British economic historian

Louis Francis Salzman (26 March 1878 – 4 April 1971) was a British economic historian who specialised in the medieval period.

== Life and career ==
He was born in Brighton in 1878, the son of Dr. F. W. Salzmann, and educated at Haileybury College and Pembroke College, Cambridge. He studied natural sciences, aiming to make a career in medicine; however, after inheriting a small private income, he gave this up to work in history.

He married Maud Russell in 1904, and had three sons and two daughters. He did not serve in the First World War, through ill-health; he taught at St George's School, Harpenden from 1916 to 1918. In 1918 he moved to Cambridge, and there tutored students. In 1934, his marriage to Maud was dissolved, and he moved to London, shortly thereafter moving to Lewes in Sussex, where he lived to his death.

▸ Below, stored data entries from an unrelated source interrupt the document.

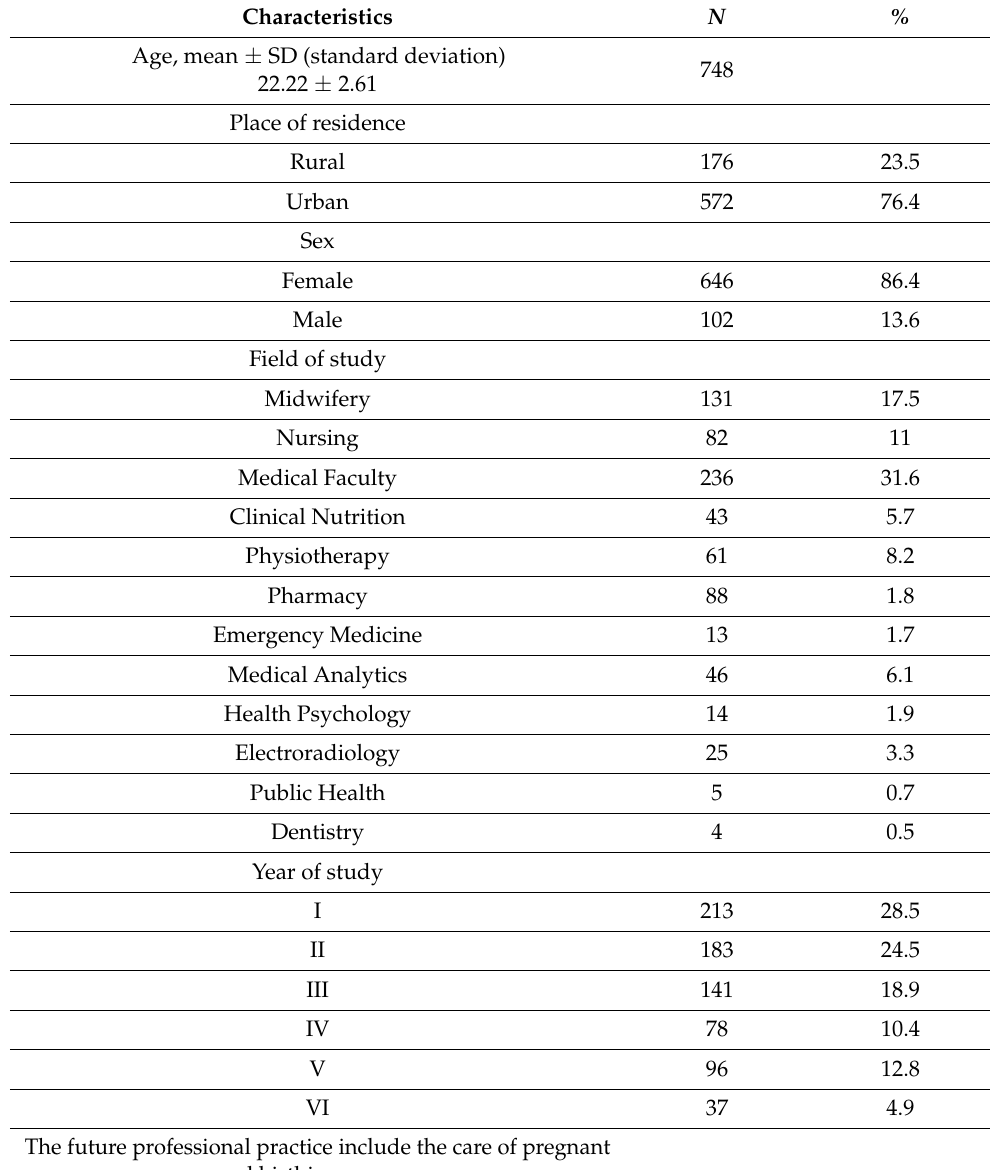
Table 1. Characteristics of the group/general information about the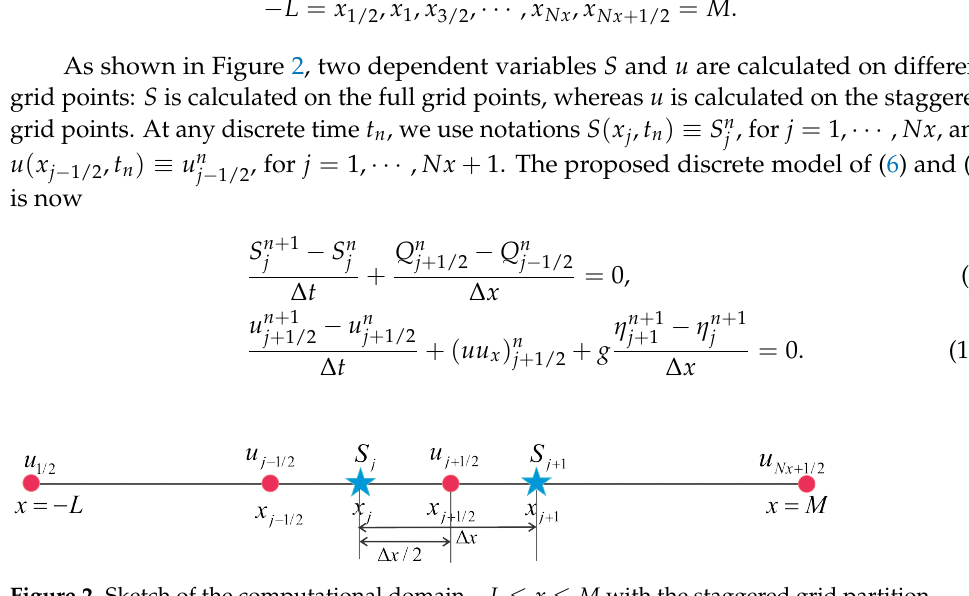
Figure 2. Sketch of the computational domain − L ≤ x ≤ M with the staggered grid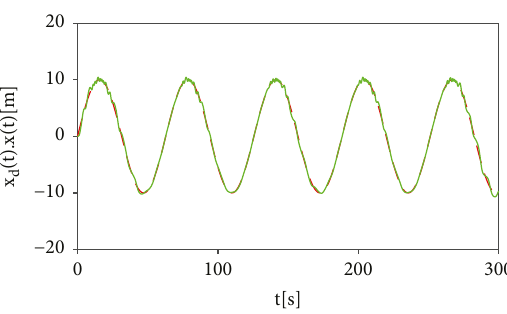
Figure 4: Total energy of the system.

His first book, The History of the Parish of Hailsham, was published in 1901. He then began his work in economic history, writing on Sussex industries for the Victoria County History. In 1913 he published English Industries of the Middle Ages, and in 1931 English Trade in the Middle Ages. The building industry had been omitted from English Industries, though it was touched on in an enlarged edition ten years later, and in 1952 he produced A Documentary History of Building in England Down to 1540, a comprehensive study of both the practical and organisational aspects of the industry. In 1934 Salzman succeeded W. H. Page as general editor of the Victoria County History. He held the post until 1949, overseeing the production of fifteen volumes, covering Oxfordshire and Warwickshire as well as Sussex, and was succeeded by Ralph Pugh.

Salzman's other academic works included biographies of Henry II (1914) and Edward I (1968), as well as the general studies English Life in the Middle Ages (1926), England in Tudor Times (1926), and A Survey of English History (1930). He wrote a pair of popular collections – Medieval Byways (1913) and More Medieval Byways (1926) – of short essays on individual topics, "cookery" or "memories", built around extracts from contemporary records and providing an insight into medieval life seen from an unusual angle. In 1926 he published a play, The Girdle of Venus.

In 1909 he became the honorary editor of the Sussex Archaeological Collections, the Sussex Archaeological Society's annual journal; he held the post for the next fifty years and was the first professional archaeologist or historian to edit the journal. He was president of the society from 1954 to 1956, and published a history of it in 1946. In 1955, he was appointed as a Commander of The Most Excellent Order of the British Empire, and in 1965 awarded an honorary doctorate by the University of Sussex.